(What the task requires) Whenever a line in the material below contains "pixels", copy that line.

(Records shown)
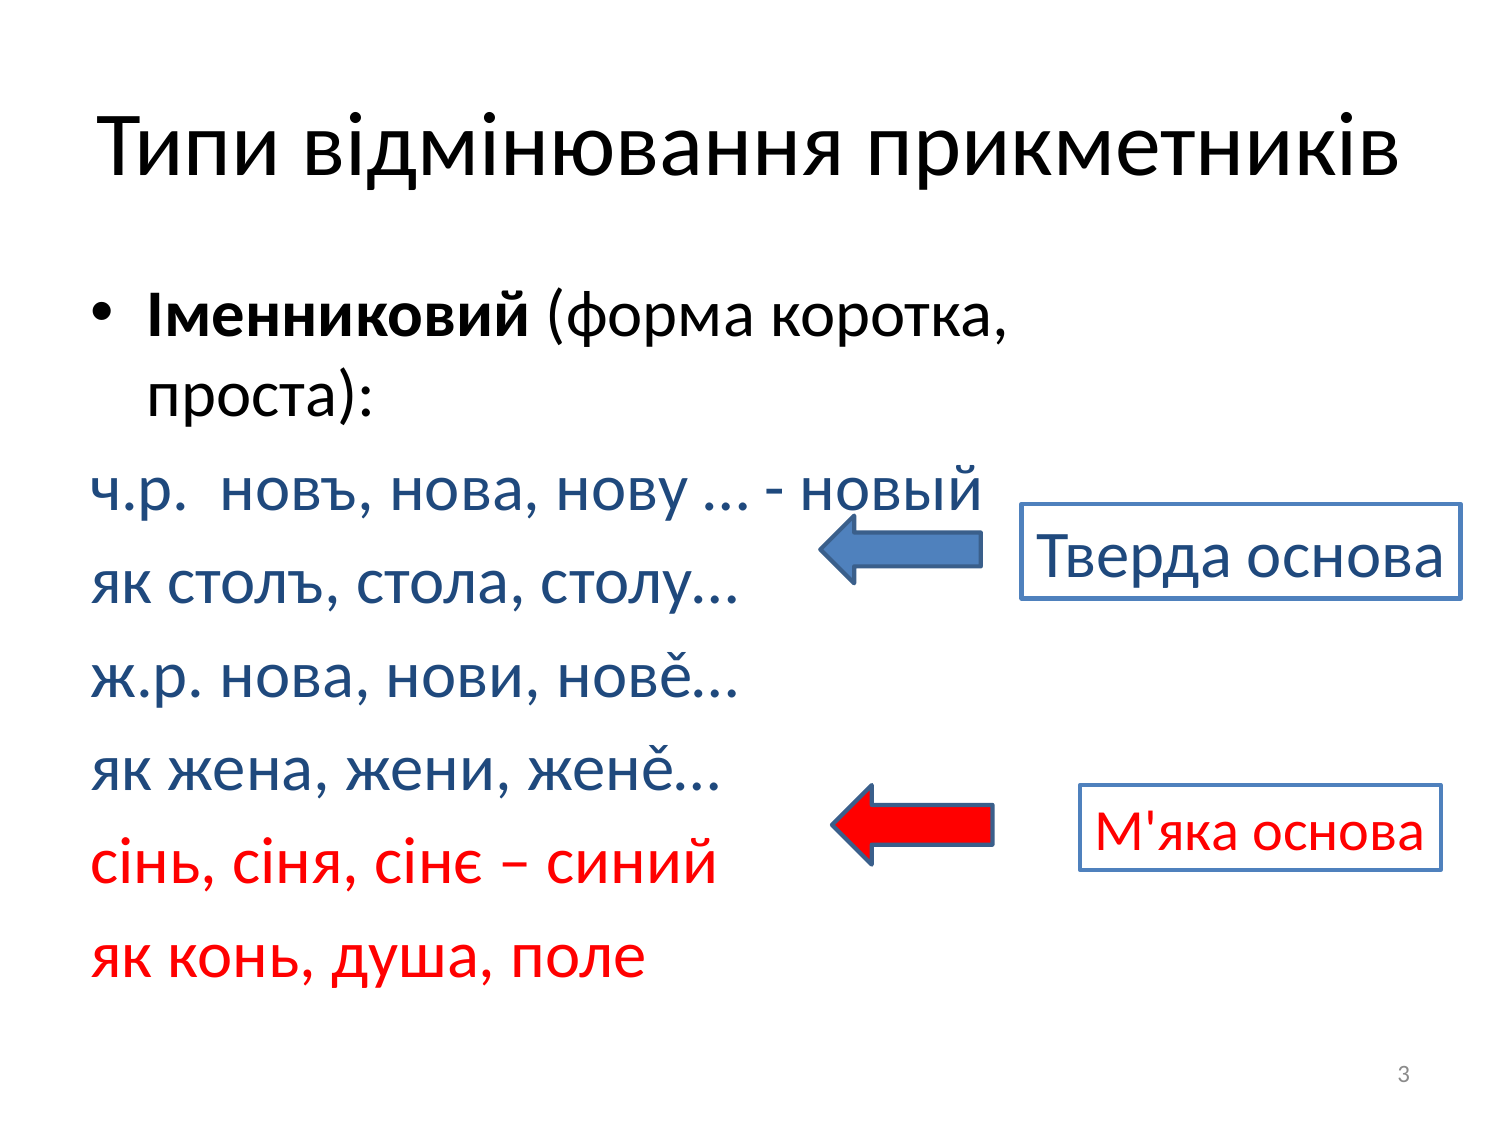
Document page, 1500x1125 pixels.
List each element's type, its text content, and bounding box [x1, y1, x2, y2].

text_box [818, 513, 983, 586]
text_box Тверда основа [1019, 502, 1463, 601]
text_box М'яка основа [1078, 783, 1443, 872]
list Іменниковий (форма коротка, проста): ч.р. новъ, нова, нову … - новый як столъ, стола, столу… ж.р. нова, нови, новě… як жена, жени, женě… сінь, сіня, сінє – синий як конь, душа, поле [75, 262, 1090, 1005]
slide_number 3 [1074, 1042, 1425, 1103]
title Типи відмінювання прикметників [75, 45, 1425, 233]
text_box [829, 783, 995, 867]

* * *

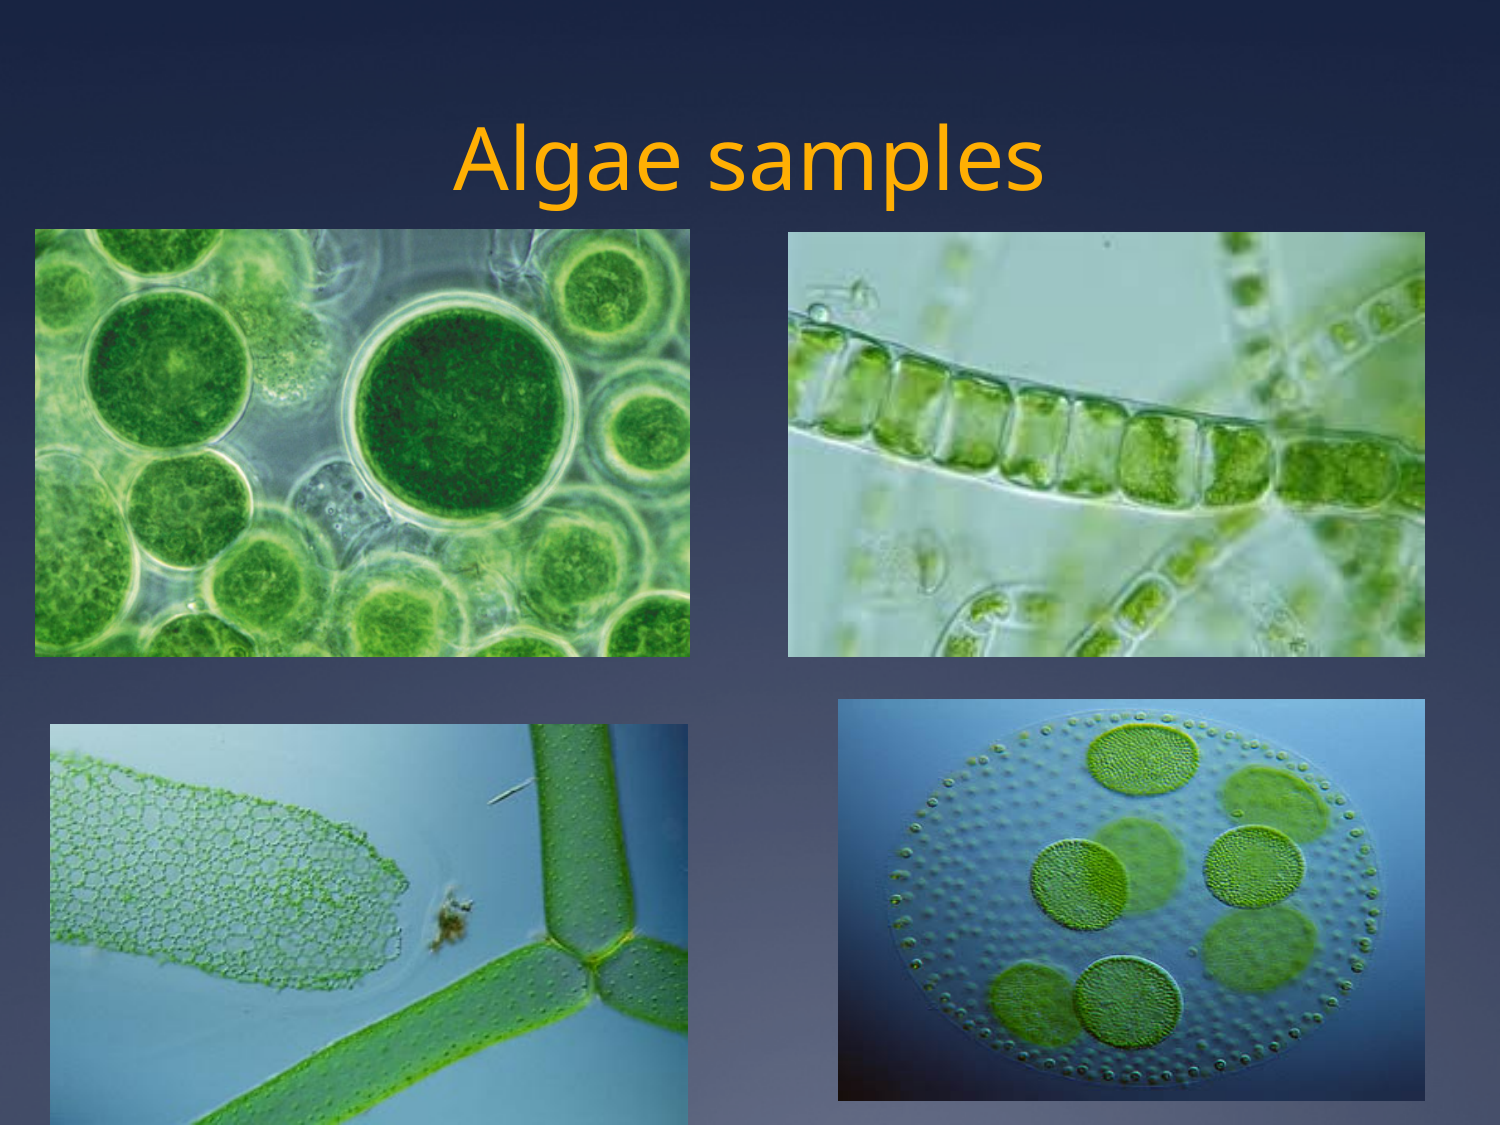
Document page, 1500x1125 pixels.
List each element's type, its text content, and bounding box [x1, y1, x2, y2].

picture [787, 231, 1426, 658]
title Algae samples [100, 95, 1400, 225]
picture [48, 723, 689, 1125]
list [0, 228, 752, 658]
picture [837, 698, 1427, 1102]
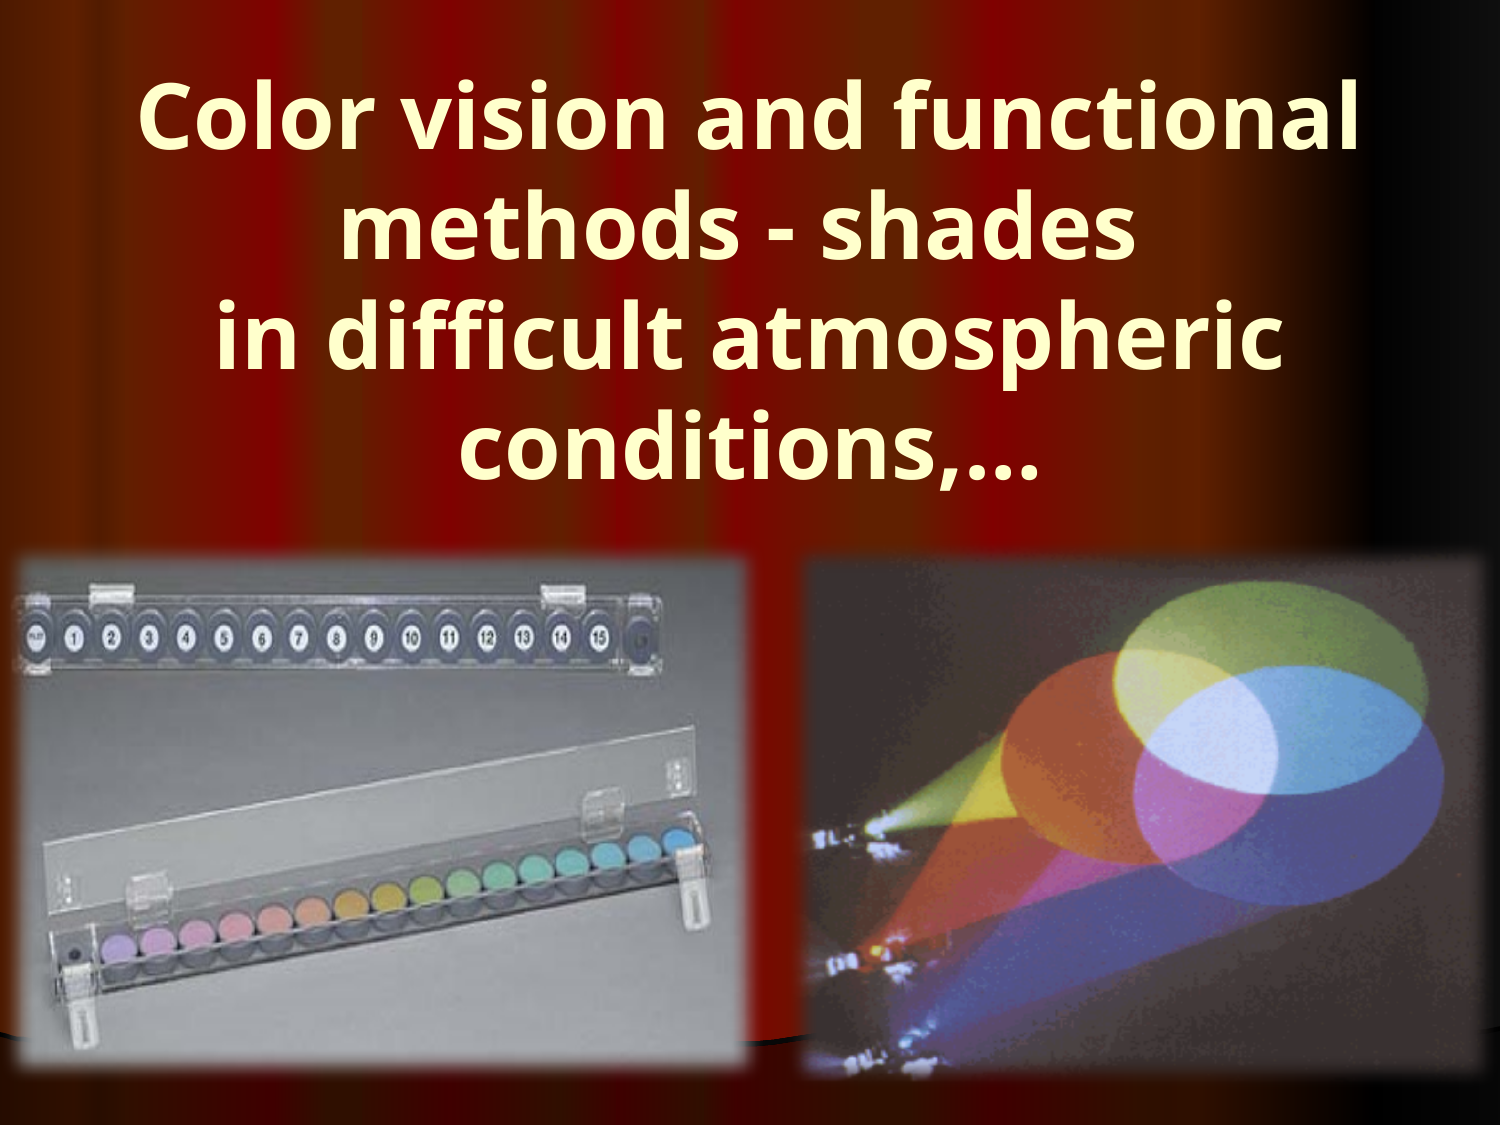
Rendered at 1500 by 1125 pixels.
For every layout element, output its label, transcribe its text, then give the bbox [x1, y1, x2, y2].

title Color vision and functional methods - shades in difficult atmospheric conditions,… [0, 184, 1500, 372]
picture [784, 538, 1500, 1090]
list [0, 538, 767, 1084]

==

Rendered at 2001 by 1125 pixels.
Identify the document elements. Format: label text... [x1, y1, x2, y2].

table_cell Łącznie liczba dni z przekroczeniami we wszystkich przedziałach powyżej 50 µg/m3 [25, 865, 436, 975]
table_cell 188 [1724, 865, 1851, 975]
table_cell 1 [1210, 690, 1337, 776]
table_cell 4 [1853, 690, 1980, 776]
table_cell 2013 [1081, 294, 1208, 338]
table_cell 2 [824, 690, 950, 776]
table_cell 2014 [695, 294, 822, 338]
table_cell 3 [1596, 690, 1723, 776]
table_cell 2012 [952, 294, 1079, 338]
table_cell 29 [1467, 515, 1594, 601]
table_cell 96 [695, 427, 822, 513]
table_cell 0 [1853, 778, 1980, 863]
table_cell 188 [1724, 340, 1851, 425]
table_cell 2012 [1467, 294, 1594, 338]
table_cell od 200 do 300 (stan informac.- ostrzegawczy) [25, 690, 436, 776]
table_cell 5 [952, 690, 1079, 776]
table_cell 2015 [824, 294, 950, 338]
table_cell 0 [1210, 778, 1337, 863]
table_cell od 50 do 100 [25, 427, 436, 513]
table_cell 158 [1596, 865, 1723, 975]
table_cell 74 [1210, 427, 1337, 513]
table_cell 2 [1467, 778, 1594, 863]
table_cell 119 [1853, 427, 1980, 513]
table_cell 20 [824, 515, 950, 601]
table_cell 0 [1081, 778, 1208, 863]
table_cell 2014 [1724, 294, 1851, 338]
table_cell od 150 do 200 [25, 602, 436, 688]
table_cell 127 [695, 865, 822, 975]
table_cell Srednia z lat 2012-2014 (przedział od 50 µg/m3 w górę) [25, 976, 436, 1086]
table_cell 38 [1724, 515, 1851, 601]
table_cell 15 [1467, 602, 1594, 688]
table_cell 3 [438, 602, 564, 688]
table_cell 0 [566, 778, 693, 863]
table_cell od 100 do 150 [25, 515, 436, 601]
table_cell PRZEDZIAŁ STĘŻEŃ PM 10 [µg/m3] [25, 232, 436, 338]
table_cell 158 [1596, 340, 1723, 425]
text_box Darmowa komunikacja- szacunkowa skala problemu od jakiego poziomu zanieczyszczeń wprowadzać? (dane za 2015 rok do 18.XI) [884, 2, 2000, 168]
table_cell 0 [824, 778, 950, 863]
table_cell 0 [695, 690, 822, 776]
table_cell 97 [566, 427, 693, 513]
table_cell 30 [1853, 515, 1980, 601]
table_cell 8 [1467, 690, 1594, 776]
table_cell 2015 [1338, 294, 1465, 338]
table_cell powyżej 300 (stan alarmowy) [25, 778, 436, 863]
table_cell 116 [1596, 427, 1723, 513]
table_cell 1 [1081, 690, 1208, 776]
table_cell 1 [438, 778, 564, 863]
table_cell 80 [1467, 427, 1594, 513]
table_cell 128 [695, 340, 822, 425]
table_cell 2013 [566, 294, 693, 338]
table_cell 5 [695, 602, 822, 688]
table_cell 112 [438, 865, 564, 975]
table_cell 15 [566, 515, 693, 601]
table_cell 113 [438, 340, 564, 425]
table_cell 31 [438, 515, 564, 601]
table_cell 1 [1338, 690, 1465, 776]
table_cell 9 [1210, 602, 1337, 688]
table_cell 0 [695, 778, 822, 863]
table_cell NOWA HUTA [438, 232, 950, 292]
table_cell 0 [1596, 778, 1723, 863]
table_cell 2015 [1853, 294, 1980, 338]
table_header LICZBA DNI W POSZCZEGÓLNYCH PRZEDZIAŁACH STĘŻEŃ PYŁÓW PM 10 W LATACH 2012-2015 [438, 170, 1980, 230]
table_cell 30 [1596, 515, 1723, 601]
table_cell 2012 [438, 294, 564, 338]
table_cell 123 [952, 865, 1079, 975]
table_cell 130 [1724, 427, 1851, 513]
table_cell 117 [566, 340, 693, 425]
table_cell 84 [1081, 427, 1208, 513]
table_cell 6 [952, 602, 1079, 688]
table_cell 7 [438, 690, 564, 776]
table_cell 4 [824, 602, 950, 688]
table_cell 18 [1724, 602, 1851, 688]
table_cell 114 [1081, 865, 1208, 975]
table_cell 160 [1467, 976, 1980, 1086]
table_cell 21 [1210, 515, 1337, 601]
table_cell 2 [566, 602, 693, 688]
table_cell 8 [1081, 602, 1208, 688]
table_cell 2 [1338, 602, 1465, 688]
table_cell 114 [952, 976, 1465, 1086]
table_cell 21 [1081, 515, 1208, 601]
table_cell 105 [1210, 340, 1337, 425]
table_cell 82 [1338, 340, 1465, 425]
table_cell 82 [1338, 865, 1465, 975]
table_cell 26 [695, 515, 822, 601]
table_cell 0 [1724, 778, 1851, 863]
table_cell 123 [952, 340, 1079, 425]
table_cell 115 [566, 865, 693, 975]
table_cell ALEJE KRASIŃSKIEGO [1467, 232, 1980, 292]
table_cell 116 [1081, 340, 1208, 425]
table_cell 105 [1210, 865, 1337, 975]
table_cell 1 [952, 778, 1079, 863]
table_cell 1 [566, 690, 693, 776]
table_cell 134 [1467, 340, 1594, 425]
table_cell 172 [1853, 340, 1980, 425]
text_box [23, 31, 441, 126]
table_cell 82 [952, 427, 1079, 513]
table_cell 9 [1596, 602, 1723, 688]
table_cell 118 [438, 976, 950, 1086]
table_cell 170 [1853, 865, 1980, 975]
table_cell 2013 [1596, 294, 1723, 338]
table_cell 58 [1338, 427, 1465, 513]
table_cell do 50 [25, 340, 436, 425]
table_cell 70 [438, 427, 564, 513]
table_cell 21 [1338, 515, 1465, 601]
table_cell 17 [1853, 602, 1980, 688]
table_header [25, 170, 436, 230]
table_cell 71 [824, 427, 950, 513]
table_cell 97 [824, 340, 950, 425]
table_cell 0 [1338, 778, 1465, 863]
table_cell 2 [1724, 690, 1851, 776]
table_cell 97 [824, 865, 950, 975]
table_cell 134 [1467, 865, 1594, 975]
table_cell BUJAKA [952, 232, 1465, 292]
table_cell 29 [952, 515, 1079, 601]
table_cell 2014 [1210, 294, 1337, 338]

(Solution below)
Document page, 1500x1125 pixels.
Document page, 1500x1125 pixels.
Rendered at 1500 by 1125 pixels.
Rendered at 2001 by 1125 pixels.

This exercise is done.